Available data:
▼
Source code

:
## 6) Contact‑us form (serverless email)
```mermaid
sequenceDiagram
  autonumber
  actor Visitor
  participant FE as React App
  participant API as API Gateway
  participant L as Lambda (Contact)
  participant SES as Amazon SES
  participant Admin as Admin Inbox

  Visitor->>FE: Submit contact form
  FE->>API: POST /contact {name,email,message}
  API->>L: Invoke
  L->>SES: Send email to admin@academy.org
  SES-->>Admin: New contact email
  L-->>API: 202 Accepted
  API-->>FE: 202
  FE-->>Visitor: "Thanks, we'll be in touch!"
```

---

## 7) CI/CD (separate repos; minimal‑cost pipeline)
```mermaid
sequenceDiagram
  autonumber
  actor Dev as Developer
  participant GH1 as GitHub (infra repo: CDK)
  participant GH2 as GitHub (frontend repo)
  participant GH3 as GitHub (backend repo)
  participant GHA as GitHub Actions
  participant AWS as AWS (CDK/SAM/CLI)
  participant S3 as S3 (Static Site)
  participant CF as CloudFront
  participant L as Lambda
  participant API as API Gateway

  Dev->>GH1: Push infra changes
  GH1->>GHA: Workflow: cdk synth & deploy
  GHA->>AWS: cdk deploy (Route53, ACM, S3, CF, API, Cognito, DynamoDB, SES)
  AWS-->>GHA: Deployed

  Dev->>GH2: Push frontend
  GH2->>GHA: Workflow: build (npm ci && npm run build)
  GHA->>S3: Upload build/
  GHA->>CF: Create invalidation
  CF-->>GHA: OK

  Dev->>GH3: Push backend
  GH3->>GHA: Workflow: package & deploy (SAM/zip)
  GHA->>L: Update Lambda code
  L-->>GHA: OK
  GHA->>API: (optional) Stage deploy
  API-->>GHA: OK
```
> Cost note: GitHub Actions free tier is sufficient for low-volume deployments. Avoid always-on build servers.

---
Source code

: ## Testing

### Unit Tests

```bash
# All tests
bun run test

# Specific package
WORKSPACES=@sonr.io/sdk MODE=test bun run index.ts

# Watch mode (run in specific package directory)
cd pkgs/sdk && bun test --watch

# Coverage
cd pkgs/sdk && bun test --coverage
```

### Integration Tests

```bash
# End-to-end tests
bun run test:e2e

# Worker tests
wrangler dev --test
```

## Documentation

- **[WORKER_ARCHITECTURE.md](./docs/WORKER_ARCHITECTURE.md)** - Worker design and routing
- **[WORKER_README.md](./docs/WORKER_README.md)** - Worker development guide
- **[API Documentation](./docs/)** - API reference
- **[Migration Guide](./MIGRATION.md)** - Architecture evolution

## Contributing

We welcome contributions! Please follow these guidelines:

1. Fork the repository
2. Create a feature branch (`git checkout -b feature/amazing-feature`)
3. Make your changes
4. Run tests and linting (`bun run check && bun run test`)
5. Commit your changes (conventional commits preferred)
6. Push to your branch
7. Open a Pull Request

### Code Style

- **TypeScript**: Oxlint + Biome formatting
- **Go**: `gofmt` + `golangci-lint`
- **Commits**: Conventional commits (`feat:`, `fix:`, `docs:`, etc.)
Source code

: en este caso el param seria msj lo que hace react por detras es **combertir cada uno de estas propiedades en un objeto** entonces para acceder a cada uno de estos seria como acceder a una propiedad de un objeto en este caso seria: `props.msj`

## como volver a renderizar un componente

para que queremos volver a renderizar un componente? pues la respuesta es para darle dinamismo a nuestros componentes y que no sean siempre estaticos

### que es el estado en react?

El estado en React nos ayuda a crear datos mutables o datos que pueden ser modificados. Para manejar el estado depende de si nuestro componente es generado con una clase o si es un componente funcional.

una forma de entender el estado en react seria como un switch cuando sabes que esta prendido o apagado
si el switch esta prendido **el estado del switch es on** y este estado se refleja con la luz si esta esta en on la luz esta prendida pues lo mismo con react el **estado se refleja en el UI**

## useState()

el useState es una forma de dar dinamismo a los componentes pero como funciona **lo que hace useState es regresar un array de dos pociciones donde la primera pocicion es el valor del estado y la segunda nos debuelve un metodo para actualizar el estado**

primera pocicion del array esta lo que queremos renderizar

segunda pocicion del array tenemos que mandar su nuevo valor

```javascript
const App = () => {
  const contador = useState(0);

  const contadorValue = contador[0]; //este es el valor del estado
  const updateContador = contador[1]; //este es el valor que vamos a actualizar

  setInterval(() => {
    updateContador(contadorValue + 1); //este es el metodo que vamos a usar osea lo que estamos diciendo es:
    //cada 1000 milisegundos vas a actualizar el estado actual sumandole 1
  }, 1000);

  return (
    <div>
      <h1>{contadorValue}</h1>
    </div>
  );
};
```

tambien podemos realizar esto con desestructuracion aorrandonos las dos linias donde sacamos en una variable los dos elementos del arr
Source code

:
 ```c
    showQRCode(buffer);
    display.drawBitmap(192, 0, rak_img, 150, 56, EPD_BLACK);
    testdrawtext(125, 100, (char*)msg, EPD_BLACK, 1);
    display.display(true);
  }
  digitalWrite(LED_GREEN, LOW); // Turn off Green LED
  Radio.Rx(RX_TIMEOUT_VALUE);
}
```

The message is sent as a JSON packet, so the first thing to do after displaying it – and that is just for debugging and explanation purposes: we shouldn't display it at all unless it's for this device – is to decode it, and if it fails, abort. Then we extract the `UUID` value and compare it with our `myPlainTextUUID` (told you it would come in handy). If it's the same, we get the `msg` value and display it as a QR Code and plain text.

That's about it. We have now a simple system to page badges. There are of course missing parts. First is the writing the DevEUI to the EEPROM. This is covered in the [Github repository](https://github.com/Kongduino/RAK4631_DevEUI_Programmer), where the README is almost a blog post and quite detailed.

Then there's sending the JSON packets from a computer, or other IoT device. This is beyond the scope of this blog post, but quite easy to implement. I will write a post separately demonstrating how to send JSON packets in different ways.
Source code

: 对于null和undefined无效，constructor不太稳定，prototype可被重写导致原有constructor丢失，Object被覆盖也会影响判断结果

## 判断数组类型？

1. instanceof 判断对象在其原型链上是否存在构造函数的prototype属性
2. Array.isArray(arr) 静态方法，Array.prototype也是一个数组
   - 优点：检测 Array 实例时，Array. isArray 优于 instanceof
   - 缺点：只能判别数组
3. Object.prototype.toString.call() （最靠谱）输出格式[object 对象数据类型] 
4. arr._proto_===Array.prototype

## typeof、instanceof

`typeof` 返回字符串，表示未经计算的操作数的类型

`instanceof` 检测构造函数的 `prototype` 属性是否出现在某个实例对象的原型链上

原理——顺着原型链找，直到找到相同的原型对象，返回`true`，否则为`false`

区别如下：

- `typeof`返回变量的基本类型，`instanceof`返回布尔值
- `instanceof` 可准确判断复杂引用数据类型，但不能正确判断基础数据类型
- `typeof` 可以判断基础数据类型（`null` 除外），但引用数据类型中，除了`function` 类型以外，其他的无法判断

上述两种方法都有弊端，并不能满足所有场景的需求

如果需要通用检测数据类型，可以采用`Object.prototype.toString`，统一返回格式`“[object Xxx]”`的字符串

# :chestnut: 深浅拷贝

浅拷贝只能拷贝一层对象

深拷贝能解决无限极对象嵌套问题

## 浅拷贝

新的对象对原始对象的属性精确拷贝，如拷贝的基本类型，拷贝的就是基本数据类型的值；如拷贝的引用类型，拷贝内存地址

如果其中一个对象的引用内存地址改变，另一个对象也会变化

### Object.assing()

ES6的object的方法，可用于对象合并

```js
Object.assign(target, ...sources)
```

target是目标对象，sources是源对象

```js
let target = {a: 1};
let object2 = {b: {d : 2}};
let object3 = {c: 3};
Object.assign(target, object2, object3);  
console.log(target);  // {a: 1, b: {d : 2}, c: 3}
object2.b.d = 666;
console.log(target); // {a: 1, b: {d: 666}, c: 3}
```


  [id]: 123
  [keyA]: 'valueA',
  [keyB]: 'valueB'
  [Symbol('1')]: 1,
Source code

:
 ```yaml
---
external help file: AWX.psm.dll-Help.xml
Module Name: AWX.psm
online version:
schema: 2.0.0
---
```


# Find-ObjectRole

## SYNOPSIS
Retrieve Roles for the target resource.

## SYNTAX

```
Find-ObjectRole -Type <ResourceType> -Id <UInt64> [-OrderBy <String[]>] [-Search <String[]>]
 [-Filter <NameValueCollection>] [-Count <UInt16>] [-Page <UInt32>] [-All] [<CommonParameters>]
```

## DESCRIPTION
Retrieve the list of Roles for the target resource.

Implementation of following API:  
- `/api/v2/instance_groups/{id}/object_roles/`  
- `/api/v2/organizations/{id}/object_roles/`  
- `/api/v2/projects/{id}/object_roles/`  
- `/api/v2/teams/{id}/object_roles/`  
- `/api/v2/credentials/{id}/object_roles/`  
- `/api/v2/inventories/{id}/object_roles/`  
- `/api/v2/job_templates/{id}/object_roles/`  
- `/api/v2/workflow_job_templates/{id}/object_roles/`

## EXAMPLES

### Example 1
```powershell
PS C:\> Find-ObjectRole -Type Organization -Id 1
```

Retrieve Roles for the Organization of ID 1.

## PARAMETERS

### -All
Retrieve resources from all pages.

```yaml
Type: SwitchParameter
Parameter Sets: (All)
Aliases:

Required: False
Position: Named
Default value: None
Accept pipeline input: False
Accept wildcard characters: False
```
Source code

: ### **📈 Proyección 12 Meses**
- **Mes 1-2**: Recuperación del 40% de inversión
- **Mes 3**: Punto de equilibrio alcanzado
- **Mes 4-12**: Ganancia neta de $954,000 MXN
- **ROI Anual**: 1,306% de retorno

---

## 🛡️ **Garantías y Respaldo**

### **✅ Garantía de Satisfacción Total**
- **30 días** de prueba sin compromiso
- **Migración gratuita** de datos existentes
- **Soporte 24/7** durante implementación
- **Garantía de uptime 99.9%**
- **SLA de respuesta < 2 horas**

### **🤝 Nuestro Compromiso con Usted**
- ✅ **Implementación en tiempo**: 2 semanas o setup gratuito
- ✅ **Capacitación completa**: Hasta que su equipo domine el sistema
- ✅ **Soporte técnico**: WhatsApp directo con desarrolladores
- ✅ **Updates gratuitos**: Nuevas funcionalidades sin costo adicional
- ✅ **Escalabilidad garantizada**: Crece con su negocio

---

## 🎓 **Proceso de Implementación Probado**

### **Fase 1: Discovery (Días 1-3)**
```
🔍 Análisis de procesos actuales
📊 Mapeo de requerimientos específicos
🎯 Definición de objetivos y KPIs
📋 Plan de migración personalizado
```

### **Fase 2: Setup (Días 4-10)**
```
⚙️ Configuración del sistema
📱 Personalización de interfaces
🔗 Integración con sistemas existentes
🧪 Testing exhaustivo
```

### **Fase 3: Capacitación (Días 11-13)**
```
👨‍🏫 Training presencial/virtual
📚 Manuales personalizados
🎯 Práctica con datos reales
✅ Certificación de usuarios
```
▲
If a line of the records above contains the word "JSON", count it; give only the total.

Your solution:
2